JeppeKlitgaard commented 1 year ago

I quite like the idea of jax.advanced (though one might argue that because of JAX sharp bits, most of JAX might fit into such a namespace!).

I do think the use-case of assert is_concrete(arg) would be fairly common though. When adding new parameters to functions that are wrapped in transformations, one can quite easily lose track of which arguments are static and end up with a long stacktrace and a trip to https://jax.readthedocs.io/en/latest/errors.html before realising a silly mistake

jakevdp commented 1 year ago

I think you could also provide ìs_concrete, which also be useful for example to branch between two possibly different versions of logic that optimise or not depending on the value being concrete or not.

This is exactly the kind of thing we don't want users to do, because it breaks the assumptions that JAX transformations are built on, and would make it very easy to write code that silently returns the wrong results. Anyone who's sophisticated enough to use this kind of logic correctly is sophisticated enough to figure out how to check if a value is traced if they need to.

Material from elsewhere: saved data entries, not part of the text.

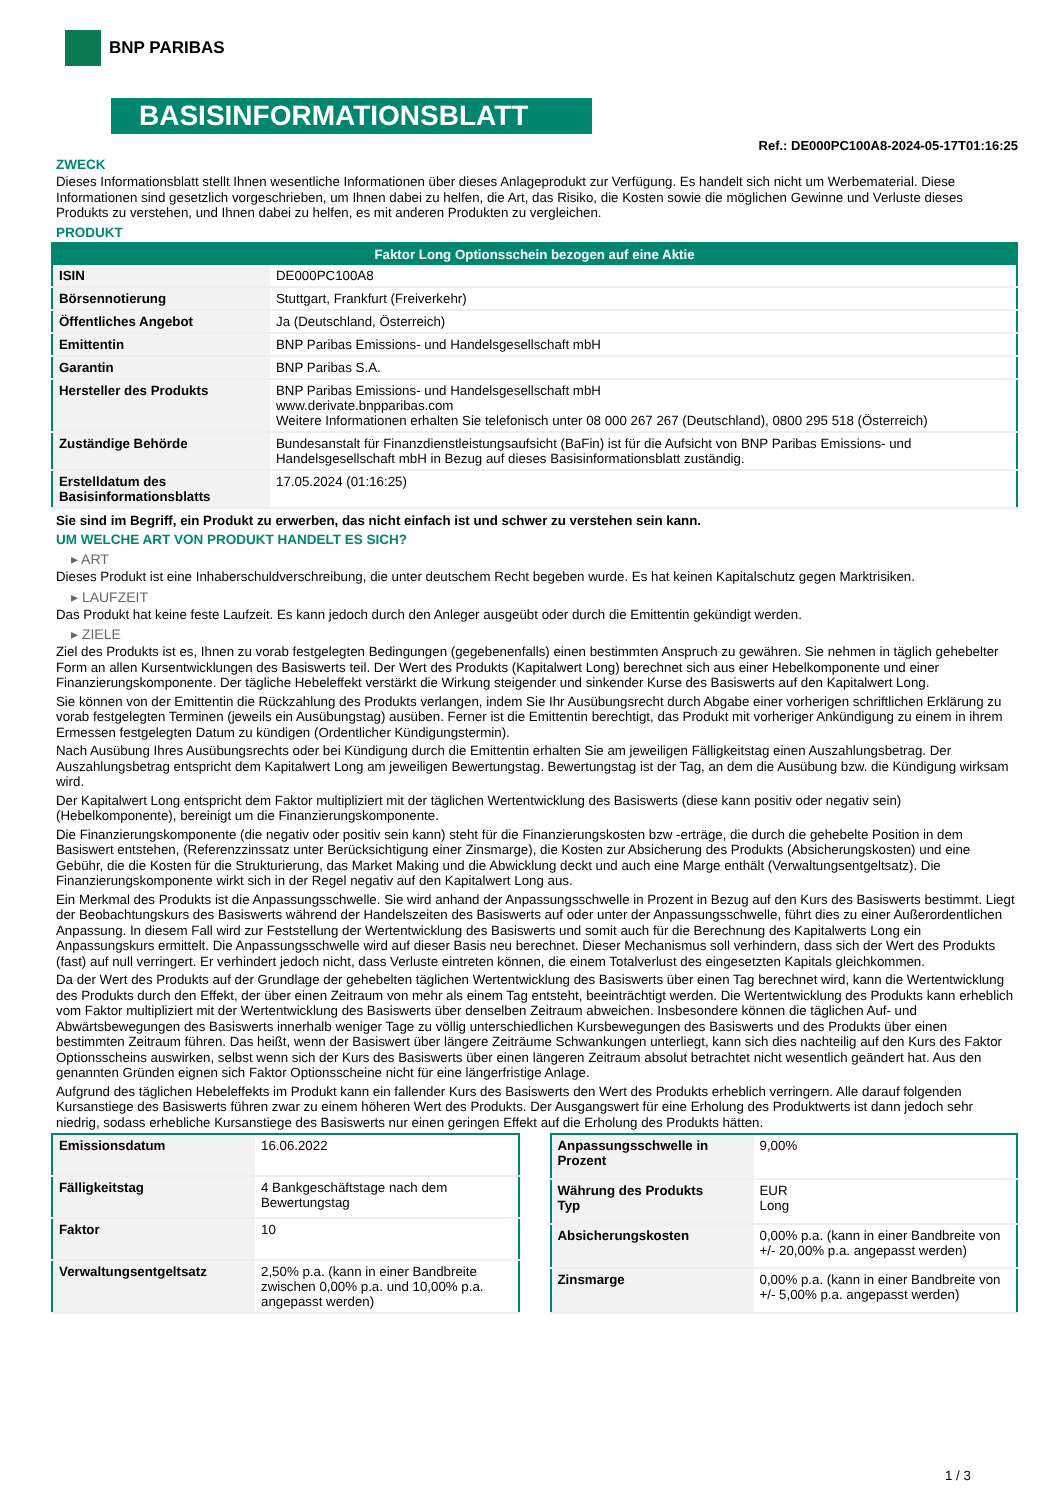BNP PARIBAS
BASISINFORMATIONSBLATT
Ref.: DE000PC100A8-2024-05-17T01:16:25
ZWECK
Dieses Informationsblatt stellt Ihnen wesentliche Informationen über dieses Anlageprodukt zur Verfügung. Es handelt sich nicht um Werbematerial. Diese Informationen sind gesetzlich vorgeschrieben, um Ihnen dabei zu helfen, die Art, das Risiko, die Kosten sowie die möglichen Gewinne und Verluste dieses Produkts zu verstehen, und Ihnen dabei zu helfen, es mit anderen Produkten zu vergleichen.
PRODUKT
| Faktor Long Optionsschein bezogen auf eine Aktie | |
| --- | --- |
| ISIN | DE000PC100A8 |
| Börsennotierung | Stuttgart, Frankfurt (Freiverkehr) |
| Öffentliches Angebot | Ja (Deutschland, Österreich) |
| Emittentin | BNP Paribas Emissions- und Handelsgesellschaft mbH |
| Garantin | BNP Paribas S.A. |
| Hersteller des Produkts | BNP Paribas Emissions- und Handelsgesellschaft mbH www.derivate.bnpparibas.com Weitere Informationen erhalten Sie telefonisch unter 08 000 267 267 (Deutschland), 0800 295 518 (Österreich) |
| Zuständige Behörde | Bundesanstalt für Finanzdienstleistungsaufsicht (BaFin) ist für die Aufsicht von BNP Paribas Emissions- und Handelsgesellschaft mbH in Bezug auf dieses Basisinformationsblatt zuständig. |
| Erstelldatum des Basisinformationsblatts | 17.05.2024 (01:16:25) |
Sie sind im Begriff, ein Produkt zu erwerben, das nicht einfach ist und schwer zu verstehen sein kann.
UM WELCHE ART VON PRODUKT HANDELT ES SICH?
▸ ART
Dieses Produkt ist eine Inhaberschuldverschreibung, die unter deutschem Recht begeben wurde. Es hat keinen Kapitalschutz gegen Marktrisiken.
▸ LAUFZEIT
Das Produkt hat keine feste Laufzeit. Es kann jedoch durch den Anleger ausgeübt oder durch die Emittentin gekündigt werden.
▸ ZIELE
Ziel des Produkts ist es, Ihnen zu vorab festgelegten Bedingungen (gegebenenfalls) einen bestimmten Anspruch zu gewähren. Sie nehmen in täglich gehebelter Form an allen Kursentwicklungen des Basiswerts teil. Der Wert des Produkts (Kapitalwert Long) berechnet sich aus einer Hebelkomponente und einer Finanzierungskomponente. Der tägliche Hebeleffekt verstärkt die Wirkung steigender und sinkender Kurse des Basiswerts auf den Kapitalwert Long.
Sie können von der Emittentin die Rückzahlung des Produkts verlangen, indem Sie Ihr Ausübungsrecht durch Abgabe einer vorherigen schriftlichen Erklärung zu vorab festgelegten Terminen (jeweils ein Ausübungstag) ausüben. Ferner ist die Emittentin berechtigt, das Produkt mit vorheriger Ankündigung zu einem in ihrem Ermessen festgelegten Datum zu kündigen (Ordentlicher Kündigungstermin).
Nach Ausübung Ihres Ausübungsrechts oder bei Kündigung durch die Emittentin erhalten Sie am jeweiligen Fälligkeitstag einen Auszahlungsbetrag. Der Auszahlungsbetrag entspricht dem Kapitalwert Long am jeweiligen Bewertungstag. Bewertungstag ist der Tag, an dem die Ausübung bzw. die Kündigung wirksam wird.
Der Kapitalwert Long entspricht dem Faktor multipliziert mit der täglichen Wertentwicklung des Basiswerts (diese kann positiv oder negativ sein) (Hebelkomponente), bereinigt um die Finanzierungskomponente.
Die Finanzierungskomponente (die negativ oder positiv sein kann) steht für die Finanzierungskosten bzw -erträge, die durch die gehebelte Position in dem Basiswert entstehen, (Referenzzinssatz unter Berücksichtigung einer Zinsmarge), die Kosten zur Absicherung des Produkts (Absicherungskosten) und eine Gebühr, die die Kosten für die Strukturierung, das Market Making und die Abwicklung deckt und auch eine Marge enthält (Verwaltungsentgeltsatz). Die Finanzierungskomponente wirkt sich in der Regel negativ auf den Kapitalwert Long aus.
Ein Merkmal des Produkts ist die Anpassungsschwelle. Sie wird anhand der Anpassungsschwelle in Prozent in Bezug auf den Kurs des Basiswerts bestimmt. Liegt der Beobachtungskurs des Basiswerts während der Handelszeiten des Basiswerts auf oder unter der Anpassungsschwelle, führt dies zu einer Außerordentlichen Anpassung. In diesem Fall wird zur Feststellung der Wertentwicklung des Basiswerts und somit auch für die Berechnung des Kapitalwerts Long ein Anpassungskurs ermittelt. Die Anpassungsschwelle wird auf dieser Basis neu berechnet. Dieser Mechanismus soll verhindern, dass sich der Wert des Produkts (fast) auf null verringert. Er verhindert jedoch nicht, dass Verluste eintreten können, die einem Totalverlust des eingesetzten Kapitals gleichkommen.
Da der Wert des Produkts auf der Grundlage der gehebelten täglichen Wertentwicklung des Basiswerts über einen Tag berechnet wird, kann die Wertentwicklung des Produkts durch den Effekt, der über einen Zeitraum von mehr als einem Tag entsteht, beeinträchtigt werden. Die Wertentwicklung des Produkts kann erheblich vom Faktor multipliziert mit der Wertentwicklung des Basiswerts über denselben Zeitraum abweichen. Insbesondere können die täglichen Auf- und Abwärtsbewegungen des Basiswerts innerhalb weniger Tage zu völlig unterschiedlichen Kursbewegungen des Basiswerts und des Produkts über einen bestimmten Zeitraum führen. Das heißt, wenn der Basiswert über längere Zeiträume Schwankungen unterliegt, kann sich dies nachteilig auf den Kurs des Faktor Optionsscheins auswirken, selbst wenn sich der Kurs des Basiswerts über einen längeren Zeitraum absolut betrachtet nicht wesentlich geändert hat. Aus den genannten Gründen eignen sich Faktor Optionsscheine nicht für eine längerfristige Anlage.
Aufgrund des täglichen Hebeleffekts im Produkt kann ein fallender Kurs des Basiswerts den Wert des Produkts erheblich verringern. Alle darauf folgenden Kursanstiege des Basiswerts führen zwar zu einem höheren Wert des Produkts. Der Ausgangswert für eine Erholung des Produktwerts ist dann jedoch sehr niedrig, sodass erhebliche Kursanstiege des Basiswerts nur einen geringen Effekt auf die Erholung des Produkts hätten.
| Emissionsdatum | 16.06.2022 |
| Fälligkeitstag | 4 Bankgeschäftstage nach dem Bewertungstag |
| Faktor | 10 |
| Verwaltungsentgeltsatz | 2,50% p.a. (kann in einer Bandbreite zwischen 0,00% p.a. und 10,00% p.a. angepasst werden) |
| Anpassungsschwelle in Prozent | 9,00% |
| Währung des Produkts Typ | EUR Long |
| Absicherungskosten | 0,00% p.a. (kann in einer Bandbreite von +/- 20,00% p.a. angepasst werden) |
| Zinsmarge | 0,00% p.a. (kann in einer Bandbreite von +/- 5,00% p.a. angepasst werden) |
1 / 3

jakevdp commented 1 year ago

@PhilipVinc for your use case where values must be concrete in order to be passed to numba, I'd suggest this:

def func_whose_values_must_be_concrete(x):
  try:
    x = np.asarray(x)
  except TypeError as err:
    raise TypeError("input must be concrete") from err

In the end, what you need is a value that can be converted to a numpy array in order to be input into numba. Trying to do so and then catching the error is arguably the most "pythonic" way do do this, and doesn't require any special JAX APIs.

Alternatively, you could use jax.pure_callback to call-back to numba in a way that's maximally compatible with JAX transformations.

soraros commented 1 year ago

@JeppeKlitgaard I think trace/tracing/traced are somewhat standard terminology, and since JAX uses a tracing jit, it's only natural to use them. On the other hand, the fact that traced values being wrapped in Tracer objects is more contingent. (I might be wrong about this though.)

IMO, comparing with concrete_or_error, ìs_concrete doesn't provide enough usability. Consider the following code:

c = concrete_or_error(f, a, "some context")

It says that we can convert/and have actually converted a to a concrete value c of some concrete type with the help of some function f. Noticeably, ConcreteArray can be considered static even when f is None. Also notice how ìs_concrete and is_tracer are not logical negation of each other, which is another argument against is_tracer. Naked ìs_concrete will leave a untouched, and we can't use its value. If we were to add this new function (which I don't think we should), a more accurate name maybe is_concretizable.

... When adding new parameters to functions that are wrapped in transformations, one can quite easily lose track of which arguments are static and end up with a long stack trace and a trip to jax.readthedocs.io/en/latest/errors.html before realising a silly mistake

Agreed, and this exact use case is covered by core.concrete_or_error, with many examples to be found in jax/_src/numpy/lax_numpy.py.

JeppeKlitgaard commented 1 year ago

@soraros I think I confusingly stated is_tracer and assert_concrete in way that it could be interpreted as if I was suggesting these exact implementations – that was not my intention. I agree that core.concrete_or_error is probably what I am looking for, though I am advocating for it being made part of the public API (or some variation on it).

concrete_or_error raises an error, which is convenient in many cases. In those cases where a more custom error message (beyond what can be put in context of concrete_or_error, I could see is_concretizable being helpful.

Exposing concrete_or_error I think is a good way to emphasise to users that they need to be cautious about traced values – this becomes second-nature when working with JAX for a bit, but for new users the concept is, I found, one of the things that trip people up. Having these assertions in the top of a function also makes it immediately obvious when reading the function that it is made with certain constraints in mind.